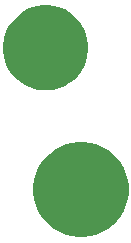
<source format=gbr>
%FSTAX23Y23*%
%MOIN*%
%SFA1B1*%

%IPPOS*%
%LNpcb2_npth_drill-1*%
%LPD*%
G36*
X05077Y01299D02*
Y01288D01*
X0508Y01268*
X05085Y01248*
X05093Y01228*
X05103Y0121*
X05116Y01194*
X05131Y01179*
X05147Y01166*
X05165Y01156*
X05185Y01148*
X05205Y01143*
X05225Y0114*
X05236*
X05246*
X05267Y01143*
X05287Y01148*
X05306Y01156*
X05324Y01166*
X05341Y01179*
X05355Y01194*
X05368Y0121*
X05378Y01228*
X05386Y01248*
X05392Y01268*
X05394Y01288*
Y01299*
Y01309*
X05392Y0133*
X05386Y0135*
X05378Y01369*
X05368Y01387*
X05355Y01404*
X05341Y01418*
X05324Y01431*
X05306Y01441*
X05287Y01449*
X05267Y01455*
X05246Y01457*
X05236*
X05225*
X05205Y01455*
X05185Y01449*
X05165Y01441*
X05147Y01431*
X05131Y01418*
X05116Y01404*
X05103Y01387*
X05093Y01369*
X05085Y0135*
X0508Y0133*
X05077Y01309*
Y01299*
G37*
G36*
X04976Y01771D02*
Y01762D01*
X04978Y01743*
X04983Y01725*
X0499Y01708*
X04999Y01692*
X05011Y01677*
X05024Y01664*
X05039Y01653*
X05055Y01644*
X05072Y01636*
X0509Y01632*
X05108Y01629*
X05118*
X05127*
X05145Y01632*
X05163Y01636*
X05181Y01644*
X05197Y01653*
X05211Y01664*
X05225Y01677*
X05236Y01692*
X05245Y01708*
X05252Y01725*
X05257Y01743*
X0526Y01762*
Y01771*
Y0178*
X05257Y01799*
X05252Y01817*
X05245Y01834*
X05236Y0185*
X05225Y01865*
X05211Y01878*
X05197Y01889*
X05181Y01899*
X05163Y01906*
X05145Y01911*
X05127Y01913*
X05118*
X05108*
X0509Y01911*
X05072Y01906*
X05055Y01899*
X05039Y01889*
X05024Y01878*
X05011Y01865*
X04999Y0185*
X0499Y01834*
X04983Y01817*
X04978Y01799*
X04976Y0178*
Y01771*
G37*
M02*
</source>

Your instructions —
Return the lines exactly as they stand, from the start of the entries through the line holding "X05085Y0135*"; omit the pictures.

Answer to the exercise —
<source format=gbr>
%FSTAX23Y23*%
%MOIN*%
%SFA1B1*%

%IPPOS*%
%LNpcb2_npth_drill-1*%
%LPD*%
G36*
X05077Y01299D02*
Y01288D01*
X0508Y01268*
X05085Y01248*
X05093Y01228*
X05103Y0121*
X05116Y01194*
X05131Y01179*
X05147Y01166*
X05165Y01156*
X05185Y01148*
X05205Y01143*
X05225Y0114*
X05236*
X05246*
X05267Y01143*
X05287Y01148*
X05306Y01156*
X05324Y01166*
X05341Y01179*
X05355Y01194*
X05368Y0121*
X05378Y01228*
X05386Y01248*
X05392Y01268*
X05394Y01288*
Y01299*
Y01309*
X05392Y0133*
X05386Y0135*
X05378Y01369*
X05368Y01387*
X05355Y01404*
X05341Y01418*
X05324Y01431*
X05306Y01441*
X05287Y01449*
X05267Y01455*
X05246Y01457*
X05236*
X05225*
X05205Y01455*
X05185Y01449*
X05165Y01441*
X05147Y01431*
X05131Y01418*
X05116Y01404*
X05103Y01387*
X05093Y01369*
X05085Y0135*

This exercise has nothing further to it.